Clovis Rossi
Fonte: Folha de S. Paulo
O Itamaraty tem medo da irracionalidade que caracteriza o governo de Nicolás Maduro. Por isso mantém vergonhoso silêncio sobre a condenação do líder oposicionista Leopoldo López e também evita ser mais agudo na interferência na crise aberta pela Venezuela ao fechar a fronteira com a Colômbia.
Que há irracionalidade é óbvio. Repito: quem diz que recebe o antecessor na forma de um "pajarito", como o fez Maduro, não tem um problema ideológico, mas patológico.
O que o Itamaraty teme é que qualquer manifestação sua gere uma reação intempestiva que abra uma crise que acabe levando ao rompimento de relações.
É lamentável, porque a diplomacia brasileira abdica do papel de liderança que seu tamanho e qualidade exigiriam que exercesse. Parece covardia.
No caso das fronteiras, já fiz os comentários pertinentes.
Aqui é o caso de deixar claro por que a condenação de Leopoldo López é uma violência.

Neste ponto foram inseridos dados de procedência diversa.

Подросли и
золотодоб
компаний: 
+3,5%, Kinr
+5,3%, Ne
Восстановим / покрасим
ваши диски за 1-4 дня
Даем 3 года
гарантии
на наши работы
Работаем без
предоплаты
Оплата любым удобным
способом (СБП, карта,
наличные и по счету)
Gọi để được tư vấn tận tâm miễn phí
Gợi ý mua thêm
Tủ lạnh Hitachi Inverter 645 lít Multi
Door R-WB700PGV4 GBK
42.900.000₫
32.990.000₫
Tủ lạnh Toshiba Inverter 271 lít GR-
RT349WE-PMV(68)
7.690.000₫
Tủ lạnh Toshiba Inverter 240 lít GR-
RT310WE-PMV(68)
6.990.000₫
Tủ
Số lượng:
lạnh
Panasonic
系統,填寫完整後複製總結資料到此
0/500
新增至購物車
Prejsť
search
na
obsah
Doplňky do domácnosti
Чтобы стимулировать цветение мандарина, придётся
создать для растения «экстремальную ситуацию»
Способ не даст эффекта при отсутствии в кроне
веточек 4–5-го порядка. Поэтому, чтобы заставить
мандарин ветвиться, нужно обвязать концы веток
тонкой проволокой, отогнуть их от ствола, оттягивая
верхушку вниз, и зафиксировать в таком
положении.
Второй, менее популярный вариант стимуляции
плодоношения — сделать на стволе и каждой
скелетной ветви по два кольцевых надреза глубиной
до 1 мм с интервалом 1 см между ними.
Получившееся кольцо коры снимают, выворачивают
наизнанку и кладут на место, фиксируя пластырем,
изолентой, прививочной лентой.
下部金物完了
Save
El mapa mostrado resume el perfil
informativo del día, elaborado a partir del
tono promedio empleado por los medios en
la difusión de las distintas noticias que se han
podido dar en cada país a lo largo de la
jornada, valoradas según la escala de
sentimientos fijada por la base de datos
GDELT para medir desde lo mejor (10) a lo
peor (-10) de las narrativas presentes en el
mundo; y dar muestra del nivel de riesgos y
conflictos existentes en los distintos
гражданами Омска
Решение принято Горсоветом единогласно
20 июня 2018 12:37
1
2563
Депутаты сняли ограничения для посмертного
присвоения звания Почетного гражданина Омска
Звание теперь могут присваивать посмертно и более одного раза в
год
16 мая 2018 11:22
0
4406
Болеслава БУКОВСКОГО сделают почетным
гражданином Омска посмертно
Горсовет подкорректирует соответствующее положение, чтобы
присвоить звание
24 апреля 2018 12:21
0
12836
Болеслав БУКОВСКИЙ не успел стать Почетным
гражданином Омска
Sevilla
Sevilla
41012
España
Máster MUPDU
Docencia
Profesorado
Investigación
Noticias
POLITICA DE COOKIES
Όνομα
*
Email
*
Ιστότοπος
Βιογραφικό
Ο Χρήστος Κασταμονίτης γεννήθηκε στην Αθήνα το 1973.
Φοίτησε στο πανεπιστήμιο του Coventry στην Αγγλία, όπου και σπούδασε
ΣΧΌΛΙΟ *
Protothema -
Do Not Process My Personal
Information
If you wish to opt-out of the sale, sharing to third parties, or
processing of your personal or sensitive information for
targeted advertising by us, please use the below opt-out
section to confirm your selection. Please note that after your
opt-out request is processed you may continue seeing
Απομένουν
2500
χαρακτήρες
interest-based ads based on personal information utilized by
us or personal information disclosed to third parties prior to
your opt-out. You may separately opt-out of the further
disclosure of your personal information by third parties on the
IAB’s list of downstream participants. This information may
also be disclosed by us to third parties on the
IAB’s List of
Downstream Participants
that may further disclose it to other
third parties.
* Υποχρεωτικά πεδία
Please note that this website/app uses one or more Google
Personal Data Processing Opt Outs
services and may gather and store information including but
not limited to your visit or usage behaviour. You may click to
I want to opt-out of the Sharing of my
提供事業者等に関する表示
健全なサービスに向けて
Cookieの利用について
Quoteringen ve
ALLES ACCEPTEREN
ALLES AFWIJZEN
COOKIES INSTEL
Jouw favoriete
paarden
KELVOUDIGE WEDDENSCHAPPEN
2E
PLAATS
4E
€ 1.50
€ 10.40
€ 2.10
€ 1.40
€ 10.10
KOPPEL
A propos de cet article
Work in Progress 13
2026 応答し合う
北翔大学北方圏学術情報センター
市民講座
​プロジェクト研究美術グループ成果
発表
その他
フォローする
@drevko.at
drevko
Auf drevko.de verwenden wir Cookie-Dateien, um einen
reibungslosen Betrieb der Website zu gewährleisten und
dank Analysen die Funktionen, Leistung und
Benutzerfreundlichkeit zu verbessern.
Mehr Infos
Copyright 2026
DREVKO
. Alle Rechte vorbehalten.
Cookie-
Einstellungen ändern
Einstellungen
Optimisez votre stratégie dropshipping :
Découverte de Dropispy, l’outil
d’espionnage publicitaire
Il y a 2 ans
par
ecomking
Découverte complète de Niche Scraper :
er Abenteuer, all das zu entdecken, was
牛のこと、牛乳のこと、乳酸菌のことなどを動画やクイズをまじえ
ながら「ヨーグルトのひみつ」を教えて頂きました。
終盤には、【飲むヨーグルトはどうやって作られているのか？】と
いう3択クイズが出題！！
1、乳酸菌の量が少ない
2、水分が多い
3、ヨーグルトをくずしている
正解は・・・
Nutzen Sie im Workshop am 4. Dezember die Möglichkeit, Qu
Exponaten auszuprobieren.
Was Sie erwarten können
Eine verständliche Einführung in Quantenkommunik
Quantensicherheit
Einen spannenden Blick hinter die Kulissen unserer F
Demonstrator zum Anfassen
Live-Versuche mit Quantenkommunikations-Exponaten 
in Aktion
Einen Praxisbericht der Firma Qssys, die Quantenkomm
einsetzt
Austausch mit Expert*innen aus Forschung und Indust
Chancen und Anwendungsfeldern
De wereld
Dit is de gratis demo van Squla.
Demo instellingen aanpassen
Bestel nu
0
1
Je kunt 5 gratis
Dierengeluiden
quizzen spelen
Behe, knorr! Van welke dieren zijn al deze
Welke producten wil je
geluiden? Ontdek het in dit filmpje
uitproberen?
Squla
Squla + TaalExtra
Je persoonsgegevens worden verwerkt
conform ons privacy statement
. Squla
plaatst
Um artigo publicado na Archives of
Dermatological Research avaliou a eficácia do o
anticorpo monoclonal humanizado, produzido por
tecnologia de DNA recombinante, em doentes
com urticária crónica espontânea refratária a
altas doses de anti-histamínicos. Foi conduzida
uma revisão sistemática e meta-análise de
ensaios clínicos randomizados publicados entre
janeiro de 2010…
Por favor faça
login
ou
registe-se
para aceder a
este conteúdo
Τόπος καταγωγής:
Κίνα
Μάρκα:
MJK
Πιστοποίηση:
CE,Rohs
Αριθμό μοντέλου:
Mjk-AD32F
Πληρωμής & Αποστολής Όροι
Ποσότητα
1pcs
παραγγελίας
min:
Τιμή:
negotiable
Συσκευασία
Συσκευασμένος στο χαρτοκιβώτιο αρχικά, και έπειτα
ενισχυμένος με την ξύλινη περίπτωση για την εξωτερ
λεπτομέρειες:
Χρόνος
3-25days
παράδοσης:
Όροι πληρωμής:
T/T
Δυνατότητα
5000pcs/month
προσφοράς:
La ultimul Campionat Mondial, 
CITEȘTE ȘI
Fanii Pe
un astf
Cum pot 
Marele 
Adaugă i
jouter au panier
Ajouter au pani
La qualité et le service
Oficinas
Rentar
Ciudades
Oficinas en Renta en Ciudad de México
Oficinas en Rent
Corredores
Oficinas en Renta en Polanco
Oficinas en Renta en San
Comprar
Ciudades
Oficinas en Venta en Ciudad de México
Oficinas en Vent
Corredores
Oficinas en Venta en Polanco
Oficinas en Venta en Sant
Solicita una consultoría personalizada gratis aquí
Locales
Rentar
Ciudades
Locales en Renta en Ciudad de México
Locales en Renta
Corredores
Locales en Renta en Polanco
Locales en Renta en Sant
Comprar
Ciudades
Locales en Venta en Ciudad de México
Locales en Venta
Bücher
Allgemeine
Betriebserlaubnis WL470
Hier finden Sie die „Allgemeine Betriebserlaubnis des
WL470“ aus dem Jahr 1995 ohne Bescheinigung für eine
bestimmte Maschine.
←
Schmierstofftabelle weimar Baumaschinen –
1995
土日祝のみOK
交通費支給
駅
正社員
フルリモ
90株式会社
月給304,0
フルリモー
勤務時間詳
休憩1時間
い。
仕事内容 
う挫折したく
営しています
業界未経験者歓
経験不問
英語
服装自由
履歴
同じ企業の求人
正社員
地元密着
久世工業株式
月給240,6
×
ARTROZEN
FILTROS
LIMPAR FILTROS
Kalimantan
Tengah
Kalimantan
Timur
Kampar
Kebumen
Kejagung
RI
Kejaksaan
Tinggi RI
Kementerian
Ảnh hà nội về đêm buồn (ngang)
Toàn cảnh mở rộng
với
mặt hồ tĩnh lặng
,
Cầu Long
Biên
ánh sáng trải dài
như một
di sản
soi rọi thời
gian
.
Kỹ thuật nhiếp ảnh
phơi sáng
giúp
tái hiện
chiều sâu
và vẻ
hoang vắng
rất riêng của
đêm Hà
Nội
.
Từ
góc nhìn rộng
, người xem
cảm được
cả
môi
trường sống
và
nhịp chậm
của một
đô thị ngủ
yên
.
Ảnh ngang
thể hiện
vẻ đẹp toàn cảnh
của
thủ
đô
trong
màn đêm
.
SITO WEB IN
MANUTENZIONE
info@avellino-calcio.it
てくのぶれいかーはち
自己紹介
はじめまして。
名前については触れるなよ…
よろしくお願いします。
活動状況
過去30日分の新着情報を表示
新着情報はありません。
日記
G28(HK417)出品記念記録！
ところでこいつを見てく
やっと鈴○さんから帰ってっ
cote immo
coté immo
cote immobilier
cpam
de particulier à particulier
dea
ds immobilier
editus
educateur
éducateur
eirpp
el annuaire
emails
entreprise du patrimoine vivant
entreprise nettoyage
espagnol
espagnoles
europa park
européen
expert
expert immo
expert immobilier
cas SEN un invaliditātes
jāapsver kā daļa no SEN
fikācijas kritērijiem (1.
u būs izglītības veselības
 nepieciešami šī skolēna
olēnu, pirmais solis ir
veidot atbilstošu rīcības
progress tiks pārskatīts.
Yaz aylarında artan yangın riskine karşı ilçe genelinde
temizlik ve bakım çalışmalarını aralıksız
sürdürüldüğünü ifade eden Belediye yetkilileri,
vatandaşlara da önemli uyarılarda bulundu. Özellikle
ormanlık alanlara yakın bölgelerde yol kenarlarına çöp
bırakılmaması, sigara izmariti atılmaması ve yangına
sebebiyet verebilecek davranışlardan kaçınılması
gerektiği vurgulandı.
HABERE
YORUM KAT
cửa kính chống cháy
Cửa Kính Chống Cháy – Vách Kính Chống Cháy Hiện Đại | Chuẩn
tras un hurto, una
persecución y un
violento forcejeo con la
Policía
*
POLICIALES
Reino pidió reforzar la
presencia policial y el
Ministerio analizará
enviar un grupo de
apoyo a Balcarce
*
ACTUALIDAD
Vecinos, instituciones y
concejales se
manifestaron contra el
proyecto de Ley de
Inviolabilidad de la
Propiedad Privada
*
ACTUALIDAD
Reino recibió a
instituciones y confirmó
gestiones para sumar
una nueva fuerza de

O líder opositor convocou protestos pacíficos em fevereiro de 2014 para tentar provocar "La Salida", ou seja, a defenestração de Maduro, usando os meios constitucionais, como o referendo revogatório.
Foi preso e, depois da prisão, os protestos se tornaram violentos e levaram à morte de 43 pessoas, a maioria da oposição, mas também alguns simpatizantes do governo e soldados.
López foi considerado terrorista por atos que ocorreram quando estava preso e incomunicável.
"A injustiça do julgamento é óbvia", escreve Juan Nagel, do sítio Caracas Chronicle, que lembra, por exemplo, que a acusação teve direito a 82 testemunhas contra apenas 2 da defesa.
A irracionalidade do regime é tamanha que a "testemunha-estrela" do governo Maduro foi a linguista Rosa Amelia Asuaje, que declarou inicialmente que López usara mensagens subliminares para convocar à violência.
Nenhuma surpresa: em um país cujo presidente fala com passarinhos, mensagens subliminares são prova, claro. Pior: quando questionada pela defesa, Asuaje disse que "nunca houve um apelo à violência por parte de López".
Países como Paraguai, Chile, Costa Rica e Peru já se manifestaram, condenando, como o fez o Paraguai, a falta do "devido processo", elemento civilizatório essencial nas democracias.
A reação venezuelana a uma diplomática observação chilena ajuda a entender o medo do Brasil à irracionalidade de Maduro e cia.
A nota de Caracas diz que o Chile deveria se preocupar em resolver "graves assuntos", como "a violação sistemática dos direitos humanos do povo mapuche" e a "impunidade dos autores de crimes de lesa-humanidade cometidos durante a ditadura" de Augusto Pinochet.
Pode-se até entender o medo, mas não dá para justificá-lo. Um vizinho truculento é tudo o que o Brasil dispensa neste momento de crise e de desconfiança de investidores internos e externos na economia do país.
Afinal, bem feitas as contas, é como diz o colunista de "El País", Jorge Martínez Reverte:
"Apoiar Maduro e sua gente é apoiar uma variante do fascismo".
A omissão brasileira acaba sendo um apoio a essa péssima companhia.